In [None]:
"""
数据预处理
使用数据工程方法，将比特币价格数据归一化为近似周期性的数据。
"""

In [5]:
import pandas as pd
import numpy as np
from sklearn.preprocessing import StandardScaler, MinMaxScaler
from plotly.subplots import make_subplots
import plotly.graph_objects as go
from datetime import timedelta

# -------------------------------
# 1. 加载数据
# 假设CSV文件 'btc_prices.csv' 中包含 Date 和 Close 两列
df = pd.read_csv('btc_prices.csv', parse_dates=['open_date'], index_col='open_date')
df = df.sort_index()  # 确保按日期排序

# -------------------------------
# 2. 对价格取对数（缓解异方差性）
df['Log_Close'] = np.log(df['open_price'])

# -------------------------------
# 3. 去趋势处理
# 使用30天移动平均来估计趋势，得到“去趋势”后的数据
window = 30
df['Moving_Avg'] = df['Log_Close'].rolling(window=window, min_periods=1).mean()
df['Detrended'] = df['Log_Close'] - df['Moving_Avg']

# -------------------------------
# 4. 归一化处理
# 方法1：Z-score 标准化
scaler_z = StandardScaler()
df['Zscore'] = scaler_z.fit_transform(df[['Detrended']])

# 方法2：Min-Max 归一化到 [0,1]
scaler_mm = MinMaxScaler(feature_range=(0, 1))
df['MinMax'] = scaler_mm.fit_transform(df[['Detrended']])

# -------------------------------
# 5. 使用 Plotly 绘制图形
# 创建两个子图：上图显示 Log_Close 与趋势（Moving_Avg），下图显示去趋势数据及归一化结果
fig = make_subplots(rows=2, cols=1, shared_xaxes=True,
                    subplot_titles=["Log Price and 30d Moving Average", "Detrended & Normalized Data"],
                    vertical_spacing=0.1)

=======

练习题目:
1. 请把节选文本中的“使用数据工程方法，将比特币价格数据归一化为近似周期性的数据。”一句译成英文。
2. 根据节选文本，去趋势处理时用几天的移动平均来估计趋势？

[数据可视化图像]

=======

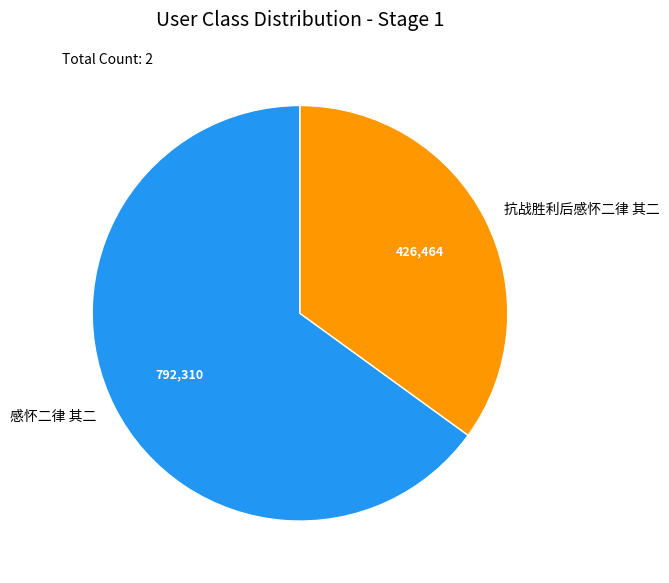

Which slice is the largest?

感怀二律 其二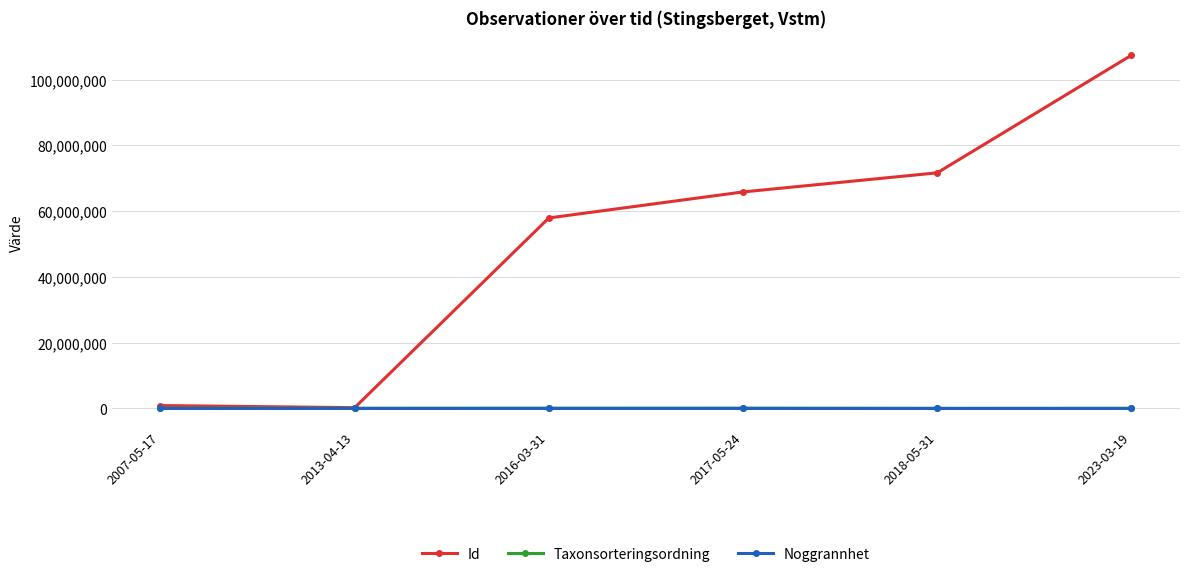

Which series changed the most between 2007-05-17 and 2017-05-24?

Id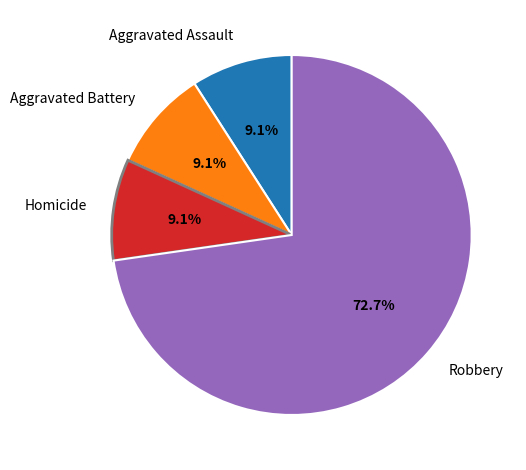

Which slice is the largest?

Robbery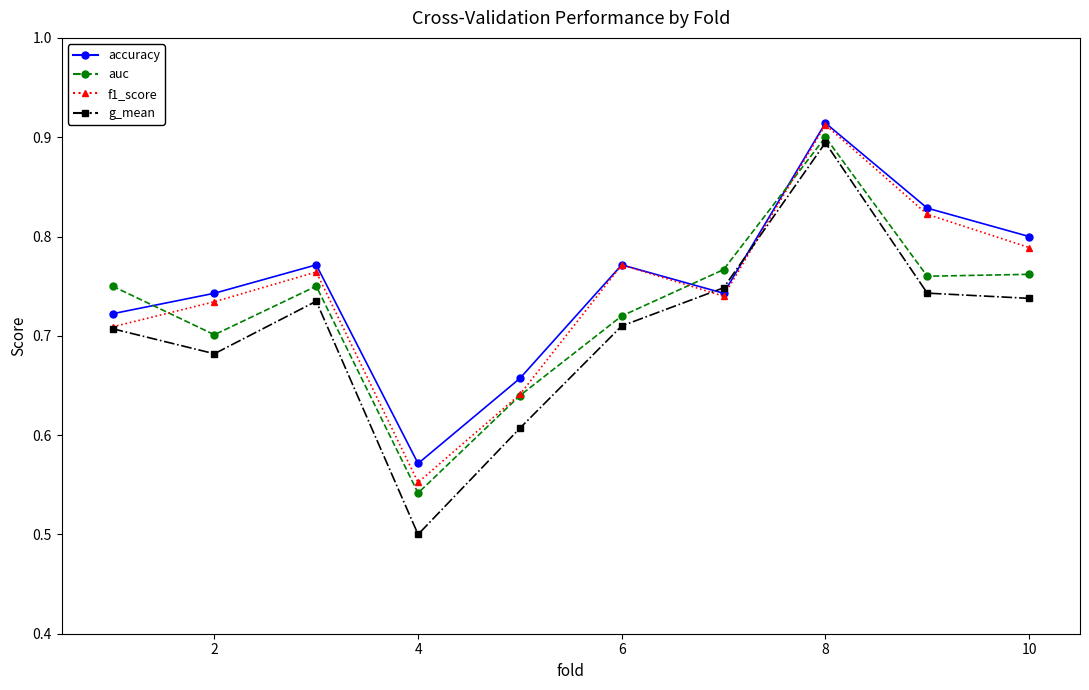

How many auc values are between 0 and 1?

10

=======

练习答案:
1. Use data engineering methods to normalize the Bitcoin price data into approximately periodic data.

2. 30天。